◆ Assignment
Restating the data exactly is the whole task.

◆ Task data
----
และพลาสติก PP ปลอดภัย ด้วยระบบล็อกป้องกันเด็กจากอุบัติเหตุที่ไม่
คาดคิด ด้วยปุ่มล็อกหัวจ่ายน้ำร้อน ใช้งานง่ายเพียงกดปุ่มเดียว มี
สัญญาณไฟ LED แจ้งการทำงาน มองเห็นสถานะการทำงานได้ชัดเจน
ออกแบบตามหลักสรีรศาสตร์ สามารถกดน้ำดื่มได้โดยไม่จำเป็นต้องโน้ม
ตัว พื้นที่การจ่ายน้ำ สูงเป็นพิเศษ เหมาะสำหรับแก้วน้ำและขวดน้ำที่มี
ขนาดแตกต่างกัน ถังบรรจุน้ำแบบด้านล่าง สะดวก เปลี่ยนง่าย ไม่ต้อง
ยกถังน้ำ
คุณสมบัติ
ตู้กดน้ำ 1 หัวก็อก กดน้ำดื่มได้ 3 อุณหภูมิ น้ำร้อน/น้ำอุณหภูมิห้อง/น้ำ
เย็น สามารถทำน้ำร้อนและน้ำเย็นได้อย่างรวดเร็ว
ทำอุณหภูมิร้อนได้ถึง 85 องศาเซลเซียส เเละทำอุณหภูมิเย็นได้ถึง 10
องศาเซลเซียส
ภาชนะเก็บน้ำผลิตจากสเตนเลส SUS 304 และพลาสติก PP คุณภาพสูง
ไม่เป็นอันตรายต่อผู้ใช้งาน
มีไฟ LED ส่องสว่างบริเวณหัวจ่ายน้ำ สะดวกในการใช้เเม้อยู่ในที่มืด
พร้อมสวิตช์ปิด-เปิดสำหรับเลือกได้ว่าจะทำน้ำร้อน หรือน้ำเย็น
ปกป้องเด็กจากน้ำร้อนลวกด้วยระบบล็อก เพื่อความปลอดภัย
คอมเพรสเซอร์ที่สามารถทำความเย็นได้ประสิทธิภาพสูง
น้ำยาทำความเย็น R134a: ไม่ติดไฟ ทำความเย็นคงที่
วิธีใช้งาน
----
◆ Written answer
และพลาสติก PP ปลอดภัย ด้วยระบบล็อกป้องกันเด็กจากอุบัติเหตุที่ไม่
คาดคิด ด้วยปุ่มล็อกหัวจ่ายน้ำร้อน ใช้งานง่ายเพียงกดปุ่มเดียว มี
สัญญาณไฟ LED แจ้งการทำงาน มองเห็นสถานะการทำงานได้ชัดเจน
ออกแบบตามหลักสรีรศาสตร์ สามารถกดน้ำดื่มได้โดยไม่จำเป็นต้องโน้ม
ตัว พื้นที่การจ่ายน้ำ สูงเป็นพิเศษ เหมาะสำหรับแก้วน้ำและขวดน้ำที่มี
ขนาดแตกต่างกัน ถังบรรจุน้ำแบบด้านล่าง สะดวก เปลี่ยนง่าย ไม่ต้อง
ยกถังน้ำ
คุณสมบัติ
ตู้กดน้ำ 1 หัวก็อก กดน้ำดื่มได้ 3 อุณหภูมิ น้ำร้อน/น้ำอุณหภูมิห้อง/น้ำ
เย็น สามารถทำน้ำร้อนและน้ำเย็นได้อย่างรวดเร็ว
ทำอุณหภูมิร้อนได้ถึง 85 องศาเซลเซียส เเละทำอุณหภูมิเย็นได้ถึง 10
องศาเซลเซียส
ภาชนะเก็บน้ำผลิตจากสเตนเลส SUS 304 และพลาสติก PP คุณภาพสูง
ไม่เป็นอันตรายต่อผู้ใช้งาน
มีไฟ LED ส่องสว่างบริเวณหัวจ่ายน้ำ สะดวกในการใช้เเม้อยู่ในที่มืด
พร้อมสวิตช์ปิด-เปิดสำหรับเลือกได้ว่าจะทำน้ำร้อน หรือน้ำเย็น
ปกป้องเด็กจากน้ำร้อนลวกด้วยระบบล็อก เพื่อความปลอดภัย
คอมเพรสเซอร์ที่สามารถทำความเย็นได้ประสิทธิภาพสูง
น้ำยาทำความเย็น R134a: ไม่ติดไฟ ทำความเย็นคงที่
วิธีใช้งาน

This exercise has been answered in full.